# Metrics guide

Drand uses prometheus instrumentation for helping operators monitor and understand the runtime behavior of system.

# Local metrics

The local drand node exposes metrics on an HTTP server listening as specified by the --metrics comamnd line flag. You can view the reported metrics in a browser at http://localhost:<metrics port>/metrics. This page includes

  • The default Golang process metrics collected by prometheus
  • Statistics on the drand beacon and group behavior
  • Statistics on the HTTP public listener request load if enabled.

# Shared group metrics

In addition to the metrics collected within the local node, the drand GRPC group protocol supports re-export and sharing of group metrics between group members. When a local metrics port is specified, metrics shared by other group members can be accessed at http://localhost:<metrics port>/peer/<peer address>/metrics. This will only inlclude the drand beacon statistics shared by the remote peer, and does not include the process or internal health of the node. It is meant to allow better visibility when debugging network issues, and helping operators understand where problems originate.

# Client metrics

The drand client is capable of collecting metrics on the health of the sources of randomness that it is connected to.

For each HTTP endpoint, every 10 seconds, the client sends "heartbeat" requests for the "current" randomness, wherein the requested "current" randomness round is calculated based on the current time and the genenesis time of the drand network. The outcomes of these requests are used to generate the following metrics:

  • Heartbeat latency: This is the duration, in milliseconds, between the time when the randomness response was received and the time when it was meant to be produced by the drand nodes (based on the genesis time of the network and the round number). The corresponding Prometheus metric is the gauge client_http_heartbeat_latency. In normal conditions, when the network latency is sub-second, one expects the heartbeat latency to be roughly evenly distributed between 0 and 30 seconds. This is caused by the fact that there are multiple heartbeats during a single round, which lasts 30 seconds, as well as the fact that each request blocks until the randomness becomes available. This metric is implemented in [https://github.com/drand/drand/blob/master/client/http/metric.go#L59].

  • Heartbeat success and failure: These are two counters, "success" and "failure", whose Prometheus names are client_http_heartbeat_success and client_http_heartbeat_latency. The success counter is increments after an HTTP request returns a successful response HTTP, otherwise the the failure counter is incremented. This metric is implemented in [https://github.com/drand/drand/blob/master/client/http/metric.go#L50].

In addition, the client maintains a metric on its watch channel for randomness.
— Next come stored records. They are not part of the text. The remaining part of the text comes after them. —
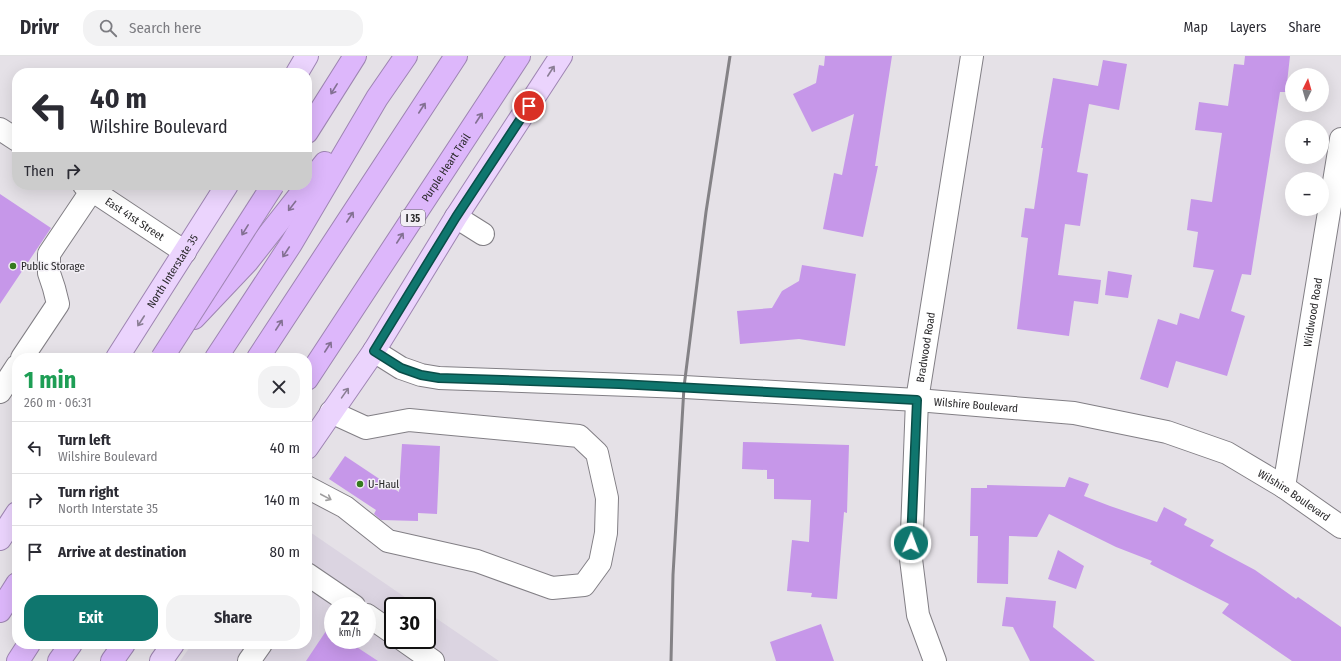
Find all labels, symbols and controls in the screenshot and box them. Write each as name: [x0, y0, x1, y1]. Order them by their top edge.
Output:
search box: [83, 10, 363, 46]
text: Drivr: [20, 16, 59, 39]
icon: search: [97, 17, 119, 39]
text: Search here: [129, 19, 201, 37]
text: Map: [1184, 19, 1208, 36]
text: Layers: [1230, 19, 1266, 36]
text: Share: [1288, 19, 1321, 36]
one-way arrow: [547, 66, 555, 77]
north arrow: [1285, 68, 1329, 112]
map controls: [1285, 68, 1329, 216]
text: 40 m: [90, 82, 147, 115]
one-way arrow: [330, 83, 338, 95]
icon: left: [24, 84, 76, 136]
pin: [512, 89, 546, 123]
icon: arrive: [518, 95, 540, 117]
one-way arrow: [418, 103, 426, 114]
one-way arrow: [475, 112, 483, 123]
text: Wilshire Boulevard: [90, 116, 228, 138]
button: +: [1285, 120, 1329, 164]
street label: Purple Heart Trail: [419, 131, 473, 204]
icon: right: [62, 160, 84, 182]
text: Then: [24, 162, 54, 180]
button: −: [1285, 172, 1329, 216]
street label: East 41st Street: [103, 195, 167, 244]
one-way arrow: [288, 200, 296, 211]
road number: I 35: [401, 210, 425, 226]
one-way arrow: [346, 211, 355, 222]
one-way arrow: [241, 224, 249, 235]
street label: North Interstate 35: [144, 232, 201, 311]
one-way arrow: [396, 233, 404, 244]
one-way arrow: [282, 246, 290, 257]
place label: Public Storage: [21, 260, 85, 273]
marker: Public Storage: [8, 261, 18, 271]
street label: Wildwood Road: [1301, 277, 1325, 348]
street label: Bradwood Road: [914, 311, 938, 383]
one-way arrow: [137, 315, 145, 326]
one-way arrow: [275, 320, 283, 331]
one-way arrow: [325, 341, 333, 353]
text: 1 min: [24, 366, 76, 394]
button: close: [258, 366, 300, 408]
one-way arrow: [341, 388, 349, 399]
text: 260 m · 06:31: [24, 395, 92, 410]
street label: Wilshire Boulevard: [933, 395, 1018, 415]
text: Turn left: [58, 431, 111, 449]
icon: left: [24, 437, 46, 459]
text: 40 m: [270, 439, 300, 457]
text: Wilshire Boulevard: [58, 449, 157, 464]
street label: Wilshire Boulevard: [1255, 467, 1332, 524]
place label: U-Haul: [368, 478, 399, 491]
marker: U-Haul: [355, 479, 365, 489]
text: Turn right: [58, 483, 119, 501]
icon: right: [24, 489, 46, 511]
text: 140 m: [264, 491, 300, 509]
one-way arrow: [320, 494, 332, 502]
text: North Interstate 35: [58, 501, 158, 516]
position arrow: [890, 522, 932, 564]
icon: arrive: [24, 541, 46, 563]
text: Arrive at destination: [58, 543, 186, 561]
text: 80 m: [270, 543, 300, 561]
button: Exit: [24, 595, 158, 641]
button: Share: [166, 595, 300, 641]
speed limit sign: 30: [384, 597, 436, 649]
text: 22: [341, 606, 359, 630]
text: km/h: [339, 627, 361, 639]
This channel pushes latest randomness to the client as soon as it is available. The channel is implemented either by connecting to a gossip relay or by polling HTTP endpoints, if a relay is not specified. The relevant metric is:

  • Watch latency: This is a Prometheus gauge measuring the duration between when a randomness round was received by the client and the time when it was produced by the drand nodes (as calculated based on round number and genesis time). The metric is implemented in [https://github.com/drand/drand/blob/master/client/metric.go#L37].

All of the above measurements have two significant labels:

  • The label http_address identifies the HTTP endpoint that is being queried by the client,
  • The label client_id identifies the client itself.